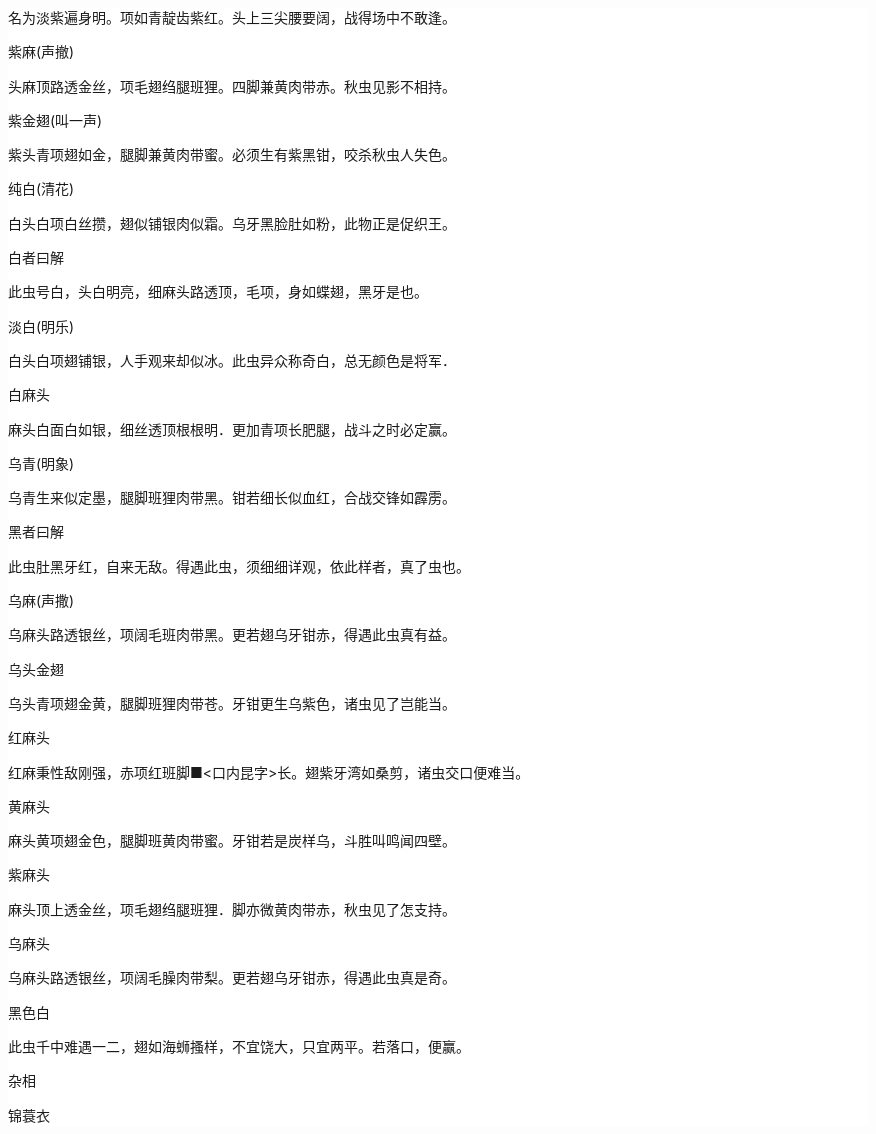 名为淡紫遍身明。项如青靛齿紫红。头上三尖腰要阔，战得场中不敢逢。  

紫麻(声撤)  

头麻顶路透金丝，项毛翅绉腿班狸。四脚兼黄肉带赤。秋虫见影不相持。  

紫金翅(叫一声)  

紫头青项翅如金，腿脚兼黄肉带蜜。必须生有紫黑钳，咬杀秋虫人失色。  

纯白(清花)  

白头白项白丝攒，翅似铺银肉似霜。乌牙黑脸肚如粉，此物正是促织王。  

白者曰解  

此虫号白，头白明亮，细麻头路透顶，毛项，身如蝶翅，黑牙是也。  

淡白(明乐)  

白头白项翅铺银，人手观来却似冰。此虫异众称奇白，总无颜色是将军．  

白麻头  

麻头白面白如银，细丝透顶根根明．更加青项长肥腿，战斗之时必定赢。  

乌青(明象)  

乌青生来似定墨，腿脚班狸肉带黑。钳若细长似血红，合战交锋如霹雳。  

黑者曰解  

此虫肚黑牙红，自来无敌。得遇此虫，须细细详观，依此样者，真了虫也。  

乌麻(声撒)  

乌麻头路透银丝，项阔毛班肉带黑。更若翅乌牙钳赤，得遇此虫真有益。  

乌头金翅  

乌头青项翅金黄，腿脚班狸肉带苍。牙钳更生乌紫色，诸虫见了岂能当。  

红麻头  

红麻秉性敌刚强，赤项红班脚■<口内昆字>长。翅紫牙湾如桑剪，诸虫交口便难当。  

黄麻头  

麻头黄项翅金色，腿脚班黄肉带蜜。牙钳若是炭样乌，斗胜叫鸣闻四壁。  

紫麻头  

麻头顶上透金丝，项毛翅绉腿班狸．脚亦微黄肉带赤，秋虫见了怎支持。  

乌麻头  

乌麻头路透银丝，项阔毛臊肉带梨。更若翅乌牙钳赤，得遇此虫真是奇。  

黑色白  

此虫千中难遇一二，翅如海蛳搔样，不宜饶大，只宜两平。若落口，便赢。  

杂相  

锦蓑衣  
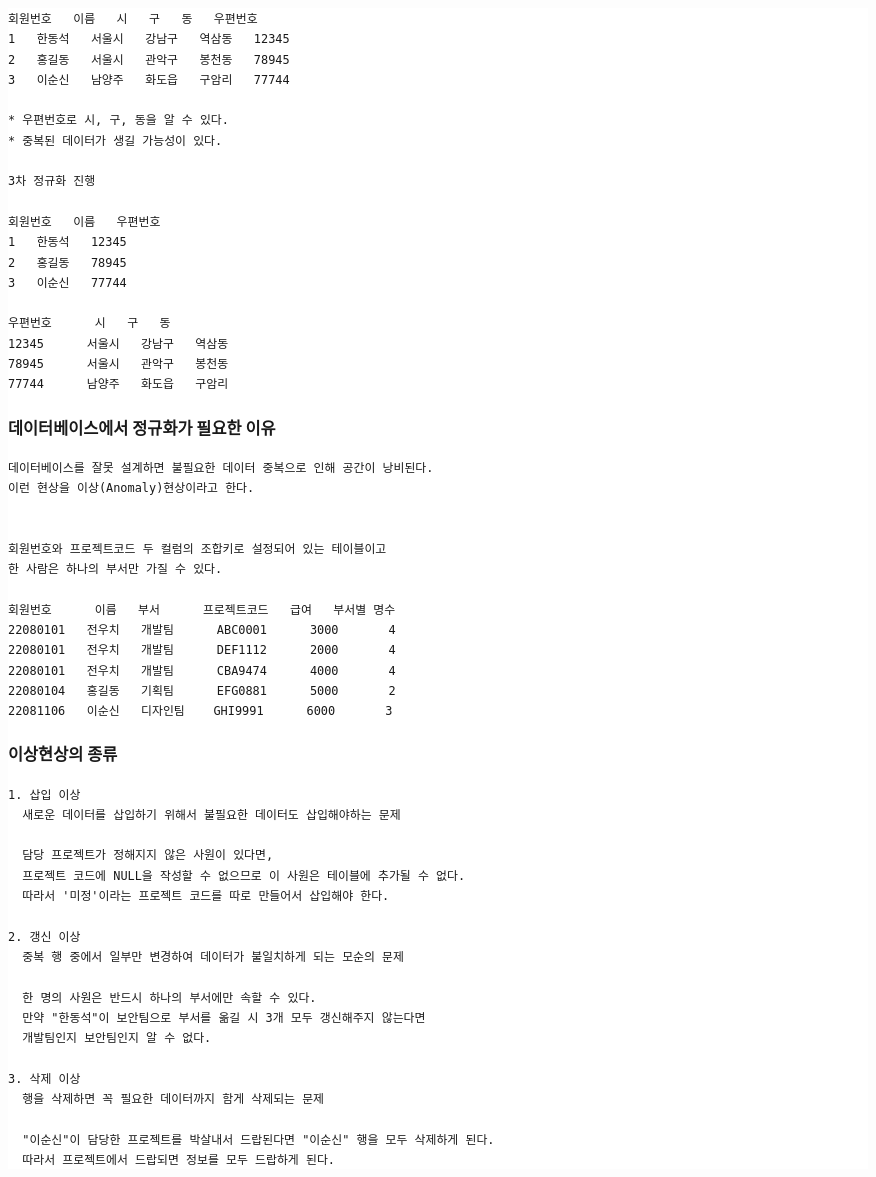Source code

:
    회원번호   이름   시   구   동   우편번호
    1   한동석   서울시   강남구   역삼동   12345
    2   홍길동   서울시   관악구   봉천동   78945
    3   이순신   남양주   화도읍   구암리   77744

    * 우편번호로 시, 구, 동을 알 수 있다.
    * 중복된 데이터가 생길 가능성이 있다.

    3차 정규화 진행

    회원번호   이름   우편번호
    1   한동석   12345
    2   홍길동   78945
    3   이순신   77744

    우편번호      시   구   동
    12345      서울시   강남구   역삼동
    78945      서울시   관악구   봉천동
    77744      남양주   화도읍   구암리

### 데이터베이스에서 정규화가 필요한 이유

    데이터베이스를 잘못 설계하면 불필요한 데이터 중복으로 인해 공간이 낭비된다.
    이런 현상을 이상(Anomaly)현상이라고 한다.


    회원번호와 프로젝트코드 두 컬럼의 조합키로 설정되어 있는 테이블이고
    한 사람은 하나의 부서만 가질 수 있다.

    회원번호      이름   부서      프로젝트코드   급여   부서별 명수
    22080101   전우치   개발팀      ABC0001      3000       4
    22080101   전우치   개발팀      DEF1112      2000       4
    22080101   전우치   개발팀      CBA9474      4000       4
    22080104   홍길동   기획팀      EFG0881      5000       2
    22081106   이순신   디자인팀    GHI9991      6000       3

### 이상현상의 종류

    1. 삽입 이상
      새로운 데이터를 삽입하기 위해서 불필요한 데이터도 삽입해야하는 문제

      담당 프로젝트가 정해지지 않은 사원이 있다면,
      프로젝트 코드에 NULL을 작성할 수 없으므로 이 사원은 테이블에 추가될 수 없다.
      따라서 '미정'이라는 프로젝트 코드를 따로 만들어서 삽입해야 한다.

    2. 갱신 이상
      중복 행 중에서 일부만 변경하여 데이터가 불일치하게 되는 모순의 문제

      한 명의 사원은 반드시 하나의 부서에만 속할 수 있다.
      만약 "한동석"이 보안팀으로 부서를 옮길 시 3개 모두 갱신해주지 않는다면
      개발팀인지 보안팀인지 알 수 없다.

    3. 삭제 이상
      행을 삭제하면 꼭 필요한 데이터까지 함게 삭제되는 문제

      "이순신"이 담당한 프로젝트를 박살내서 드랍된다면 "이순신" 행을 모두 삭제하게 된다.
      따라서 프로젝트에서 드랍되면 정보를 모두 드랍하게 된다.
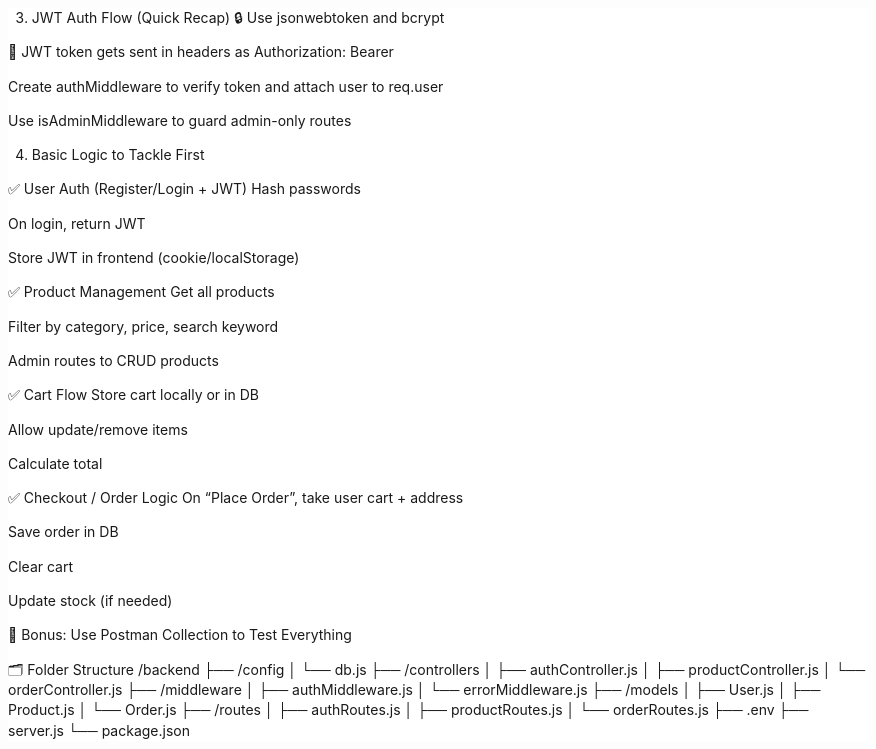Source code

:
3. JWT Auth Flow (Quick Recap)
🔒 Use jsonwebtoken and bcrypt

🔁 JWT token gets sent in headers as Authorization: Bearer <token>

Create authMiddleware to verify token and attach user to req.user

Use isAdminMiddleware to guard admin-only routes


4. Basic Logic to Tackle First

✅ User Auth (Register/Login + JWT)
Hash passwords

On login, return JWT

Store JWT in frontend (cookie/localStorage)

✅ Product Management
Get all products

Filter by category, price, search keyword

Admin routes to CRUD products

✅ Cart Flow
Store cart locally or in DB

Allow update/remove items

Calculate total

✅ Checkout / Order Logic
On “Place Order”, take user cart + address

Save order in DB

Clear cart

Update stock (if needed)

🎁 Bonus: Use Postman Collection to Test Everything


🗂️ Folder Structure
/backend
├── /config
│   └── db.js
├── /controllers
│   ├── authController.js
│   ├── productController.js
│   └── orderController.js
├── /middleware
│   ├── authMiddleware.js
│   └── errorMiddleware.js
├── /models
│   ├── User.js
│   ├── Product.js
│   └── Order.js
├── /routes
│   ├── authRoutes.js
│   ├── productRoutes.js
│   └── orderRoutes.js
├── .env
├── server.js
└── package.json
*****
-- AUFGABENSTELLUNG --
Ermittle alle Zeilen oben, die die Zeichenfolge „Store“ enthalten, und gib jede davon vollständig wieder. Groß- und Kleinschreibung ist dabei zu beachten.

-- ERWARTETE ANTWORT --
Store JWT in frontend (cookie/localStorage)
Store cart locally or in DB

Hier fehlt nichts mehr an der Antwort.